• WORK TO BE COMPLETED: From the listing below, extract each entry exactly as written, minus the images.

• TASK DATA:
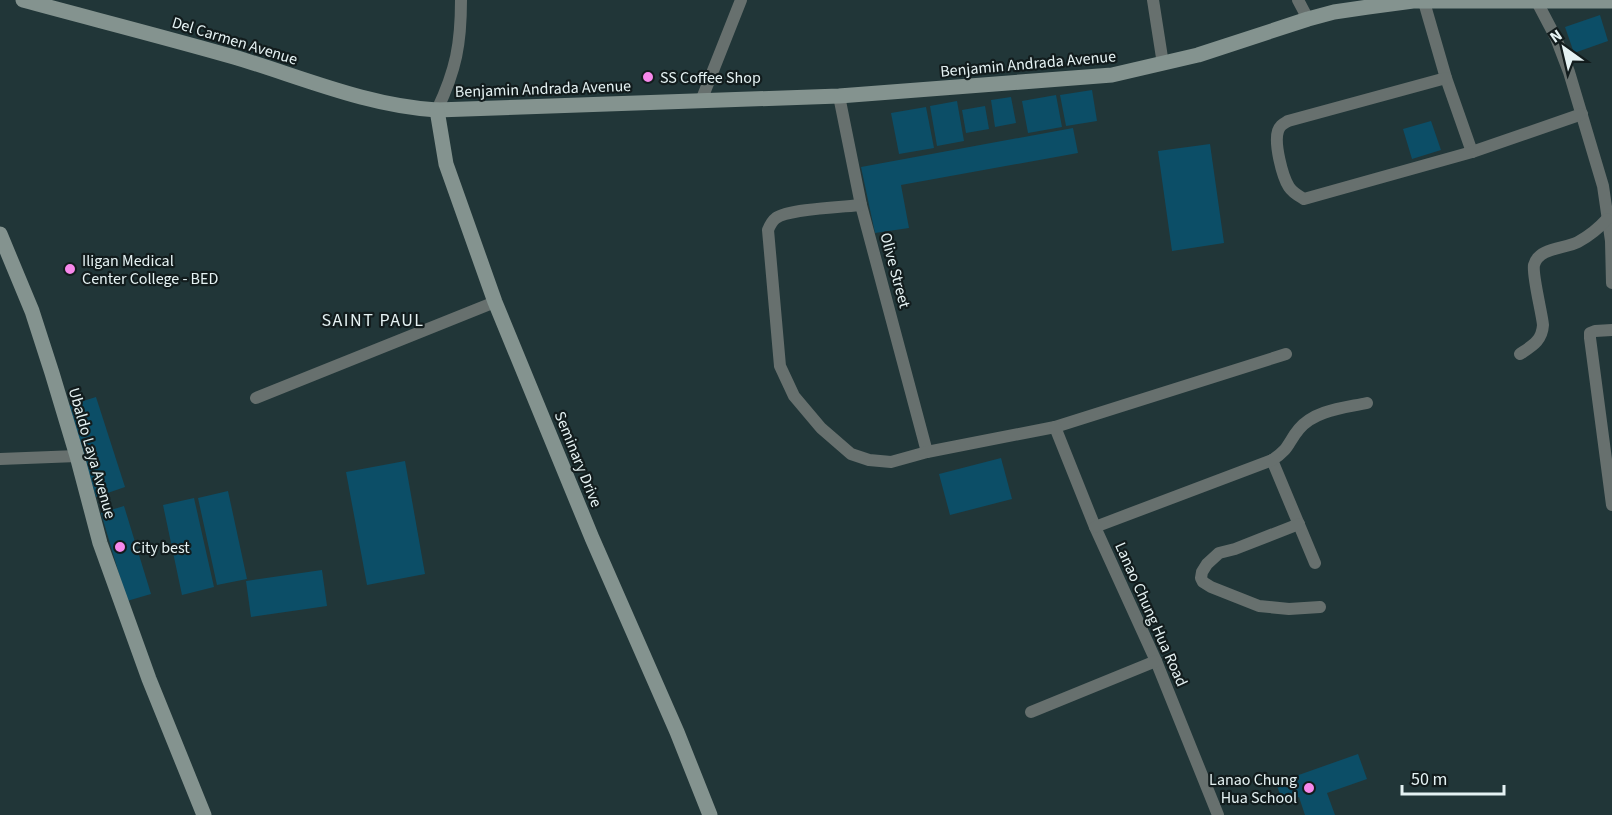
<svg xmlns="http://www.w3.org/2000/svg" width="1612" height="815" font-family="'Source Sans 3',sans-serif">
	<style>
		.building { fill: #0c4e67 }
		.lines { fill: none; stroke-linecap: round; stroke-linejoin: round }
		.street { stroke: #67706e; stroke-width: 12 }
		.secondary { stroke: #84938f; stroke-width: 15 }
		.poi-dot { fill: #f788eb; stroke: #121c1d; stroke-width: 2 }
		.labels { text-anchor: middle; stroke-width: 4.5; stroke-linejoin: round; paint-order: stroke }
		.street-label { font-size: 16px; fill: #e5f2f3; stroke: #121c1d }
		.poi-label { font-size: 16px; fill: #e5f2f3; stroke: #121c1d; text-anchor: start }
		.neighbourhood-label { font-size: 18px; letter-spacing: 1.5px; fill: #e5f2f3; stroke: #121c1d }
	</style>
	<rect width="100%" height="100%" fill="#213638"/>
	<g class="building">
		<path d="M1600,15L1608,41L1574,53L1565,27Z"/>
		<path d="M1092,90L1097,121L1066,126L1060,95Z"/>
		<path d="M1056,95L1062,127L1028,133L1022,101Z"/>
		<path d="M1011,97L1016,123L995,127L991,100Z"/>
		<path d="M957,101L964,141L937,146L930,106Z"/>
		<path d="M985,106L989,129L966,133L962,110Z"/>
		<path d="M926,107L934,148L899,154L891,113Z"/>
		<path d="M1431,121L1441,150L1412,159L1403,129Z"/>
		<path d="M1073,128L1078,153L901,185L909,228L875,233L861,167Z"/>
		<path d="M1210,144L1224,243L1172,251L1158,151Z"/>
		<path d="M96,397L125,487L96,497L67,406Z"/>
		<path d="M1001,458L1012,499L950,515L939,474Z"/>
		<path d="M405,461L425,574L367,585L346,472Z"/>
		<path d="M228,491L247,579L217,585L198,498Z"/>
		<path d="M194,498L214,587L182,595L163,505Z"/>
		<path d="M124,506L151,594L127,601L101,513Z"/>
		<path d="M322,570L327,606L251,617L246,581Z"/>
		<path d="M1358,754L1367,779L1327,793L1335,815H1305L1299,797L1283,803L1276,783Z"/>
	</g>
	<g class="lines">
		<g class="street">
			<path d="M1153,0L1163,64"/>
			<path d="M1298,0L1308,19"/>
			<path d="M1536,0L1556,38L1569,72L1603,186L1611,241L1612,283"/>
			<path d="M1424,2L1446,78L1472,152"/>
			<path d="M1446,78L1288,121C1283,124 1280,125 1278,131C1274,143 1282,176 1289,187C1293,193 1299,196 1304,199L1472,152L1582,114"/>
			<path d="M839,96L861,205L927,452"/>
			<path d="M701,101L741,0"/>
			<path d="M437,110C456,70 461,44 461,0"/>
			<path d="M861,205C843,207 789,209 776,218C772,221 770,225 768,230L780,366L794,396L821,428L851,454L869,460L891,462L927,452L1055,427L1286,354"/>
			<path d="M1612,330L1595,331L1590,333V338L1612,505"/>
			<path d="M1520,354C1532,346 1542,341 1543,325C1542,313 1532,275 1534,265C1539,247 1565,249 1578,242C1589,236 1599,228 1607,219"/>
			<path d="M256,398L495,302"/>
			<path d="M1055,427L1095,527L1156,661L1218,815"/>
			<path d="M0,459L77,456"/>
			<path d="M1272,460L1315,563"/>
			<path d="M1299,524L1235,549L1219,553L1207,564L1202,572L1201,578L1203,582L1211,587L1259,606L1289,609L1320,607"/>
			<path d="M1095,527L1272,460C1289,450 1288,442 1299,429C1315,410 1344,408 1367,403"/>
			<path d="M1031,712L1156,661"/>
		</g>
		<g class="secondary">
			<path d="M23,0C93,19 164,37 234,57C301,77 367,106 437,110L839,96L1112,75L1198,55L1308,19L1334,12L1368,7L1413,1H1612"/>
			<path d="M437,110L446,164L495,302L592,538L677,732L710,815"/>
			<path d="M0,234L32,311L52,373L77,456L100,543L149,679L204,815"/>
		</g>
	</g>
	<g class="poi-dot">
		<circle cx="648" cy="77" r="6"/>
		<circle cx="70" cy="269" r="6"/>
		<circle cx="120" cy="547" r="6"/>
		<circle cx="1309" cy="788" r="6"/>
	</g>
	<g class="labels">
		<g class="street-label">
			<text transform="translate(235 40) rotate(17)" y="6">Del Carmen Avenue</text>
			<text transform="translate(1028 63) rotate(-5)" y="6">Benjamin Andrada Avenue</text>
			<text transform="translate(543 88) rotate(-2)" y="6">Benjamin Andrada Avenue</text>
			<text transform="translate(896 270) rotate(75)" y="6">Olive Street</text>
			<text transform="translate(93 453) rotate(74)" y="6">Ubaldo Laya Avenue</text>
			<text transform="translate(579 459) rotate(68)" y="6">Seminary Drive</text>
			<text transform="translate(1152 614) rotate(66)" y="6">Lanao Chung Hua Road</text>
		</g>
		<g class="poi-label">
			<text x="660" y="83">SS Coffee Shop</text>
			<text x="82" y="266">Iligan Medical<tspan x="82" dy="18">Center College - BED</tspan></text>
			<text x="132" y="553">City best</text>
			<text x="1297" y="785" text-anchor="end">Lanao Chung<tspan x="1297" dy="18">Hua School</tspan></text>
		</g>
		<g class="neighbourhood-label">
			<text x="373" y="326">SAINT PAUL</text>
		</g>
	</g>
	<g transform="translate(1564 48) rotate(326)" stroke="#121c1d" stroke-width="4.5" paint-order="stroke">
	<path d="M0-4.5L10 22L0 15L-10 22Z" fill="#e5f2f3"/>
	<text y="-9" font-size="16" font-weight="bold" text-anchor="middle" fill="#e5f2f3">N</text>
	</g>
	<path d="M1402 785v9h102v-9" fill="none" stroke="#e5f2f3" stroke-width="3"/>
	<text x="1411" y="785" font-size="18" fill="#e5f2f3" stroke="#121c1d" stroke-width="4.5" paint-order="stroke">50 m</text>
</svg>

• TASK RESULT:
<svg xmlns="http://www.w3.org/2000/svg" width="1612" height="815" font-family="'Source Sans 3',sans-serif">
	<style>
		.building { fill: #0c4e67 }
		.lines { fill: none; stroke-linecap: round; stroke-linejoin: round }
		.street { stroke: #67706e; stroke-width: 12 }
		.secondary { stroke: #84938f; stroke-width: 15 }
		.poi-dot { fill: #f788eb; stroke: #121c1d; stroke-width: 2 }
		.labels { text-anchor: middle; stroke-width: 4.5; stroke-linejoin: round; paint-order: stroke }
		.street-label { font-size: 16px; fill: #e5f2f3; stroke: #121c1d }
		.poi-label { font-size: 16px; fill: #e5f2f3; stroke: #121c1d; text-anchor: start }
		.neighbourhood-label { font-size: 18px; letter-spacing: 1.5px; fill: #e5f2f3; stroke: #121c1d }
	</style>
	<rect width="100%" height="100%" fill="#213638"/>
	<g class="building">
		<path d="M1600,15L1608,41L1574,53L1565,27Z"/>
		<path d="M1092,90L1097,121L1066,126L1060,95Z"/>
		<path d="M1056,95L1062,127L1028,133L1022,101Z"/>
		<path d="M1011,97L1016,123L995,127L991,100Z"/>
		<path d="M957,101L964,141L937,146L930,106Z"/>
		<path d="M985,106L989,129L966,133L962,110Z"/>
		<path d="M926,107L934,148L899,154L891,113Z"/>
		<path d="M1431,121L1441,150L1412,159L1403,129Z"/>
		<path d="M1073,128L1078,153L901,185L909,228L875,233L861,167Z"/>
		<path d="M1210,144L1224,243L1172,251L1158,151Z"/>
		<path d="M96,397L125,487L96,497L67,406Z"/>
		<path d="M1001,458L1012,499L950,515L939,474Z"/>
		<path d="M405,461L425,574L367,585L346,472Z"/>
		<path d="M228,491L247,579L217,585L198,498Z"/>
		<path d="M194,498L214,587L182,595L163,505Z"/>
		<path d="M124,506L151,594L127,601L101,513Z"/>
		<path d="M322,570L327,606L251,617L246,581Z"/>
		<path d="M1358,754L1367,779L1327,793L1335,815H1305L1299,797L1283,803L1276,783Z"/>
	</g>
	<g class="lines">
		<g class="street">
			<path d="M1153,0L1163,64"/>
			<path d="M1298,0L1308,19"/>
			<path d="M1536,0L1556,38L1569,72L1603,186L1611,241L1612,283"/>
			<path d="M1424,2L1446,78L1472,152"/>
			<path d="M1446,78L1288,121C1283,124 1280,125 1278,131C1274,143 1282,176 1289,187C1293,193 1299,196 1304,199L1472,152L1582,114"/>
			<path d="M839,96L861,205L927,452"/>
			<path d="M701,101L741,0"/>
			<path d="M437,110C456,70 461,44 461,0"/>
			<path d="M861,205C843,207 789,209 776,218C772,221 770,225 768,230L780,366L794,396L821,428L851,454L869,460L891,462L927,452L1055,427L1286,354"/>
			<path d="M1612,330L1595,331L1590,333V338L1612,505"/>
			<path d="M1520,354C1532,346 1542,341 1543,325C1542,313 1532,275 1534,265C1539,247 1565,249 1578,242C1589,236 1599,228 1607,219"/>
			<path d="M256,398L495,302"/>
			<path d="M1055,427L1095,527L1156,661L1218,815"/>
			<path d="M0,459L77,456"/>
			<path d="M1272,460L1315,563"/>
			<path d="M1299,524L1235,549L1219,553L1207,564L1202,572L1201,578L1203,582L1211,587L1259,606L1289,609L1320,607"/>
			<path d="M1095,527L1272,460C1289,450 1288,442 1299,429C1315,410 1344,408 1367,403"/>
			<path d="M1031,712L1156,661"/>
		</g>
		<g class="secondary">
			<path d="M23,0C93,19 164,37 234,57C301,77 367,106 437,110L839,96L1112,75L1198,55L1308,19L1334,12L1368,7L1413,1H1612"/>
			<path d="M437,110L446,164L495,302L592,538L677,732L710,815"/>
			<path d="M0,234L32,311L52,373L77,456L100,543L149,679L204,815"/>
		</g>
	</g>
	<g class="poi-dot">
		<circle cx="648" cy="77" r="6"/>
		<circle cx="70" cy="269" r="6"/>
		<circle cx="120" cy="547" r="6"/>
		<circle cx="1309" cy="788" r="6"/>
	</g>
	<g class="labels">
		<g class="street-label">
			<text transform="translate(235 40) rotate(17)" y="6">Del Carmen Avenue</text>
			<text transform="translate(1028 63) rotate(-5)" y="6">Benjamin Andrada Avenue</text>
			<text transform="translate(543 88) rotate(-2)" y="6">Benjamin Andrada Avenue</text>
			<text transform="translate(896 270) rotate(75)" y="6">Olive Street</text>
			<text transform="translate(93 453) rotate(74)" y="6">Ubaldo Laya Avenue</text>
			<text transform="translate(579 459) rotate(68)" y="6">Seminary Drive</text>
			<text transform="translate(1152 614) rotate(66)" y="6">Lanao Chung Hua Road</text>
		</g>
		<g class="poi-label">
			<text x="660" y="83">SS Coffee Shop</text>
			<text x="82" y="266">Iligan Medical<tspan x="82" dy="18">Center College - BED</tspan></text>
			<text x="132" y="553">City best</text>
			<text x="1297" y="785" text-anchor="end">Lanao Chung<tspan x="1297" dy="18">Hua School</tspan></text>
		</g>
		<g class="neighbourhood-label">
			<text x="373" y="326">SAINT PAUL</text>
		</g>
	</g>
	<g transform="translate(1564 48) rotate(326)" stroke="#121c1d" stroke-width="4.5" paint-order="stroke">
	<path d="M0-4.5L10 22L0 15L-10 22Z" fill="#e5f2f3"/>
	<text y="-9" font-size="16" font-weight="bold" text-anchor="middle" fill="#e5f2f3">N</text>
	</g>
	<path d="M1402 785v9h102v-9" fill="none" stroke="#e5f2f3" stroke-width="3"/>
	<text x="1411" y="785" font-size="18" fill="#e5f2f3" stroke="#121c1d" stroke-width="4.5" paint-order="stroke">50 m</text>
</svg>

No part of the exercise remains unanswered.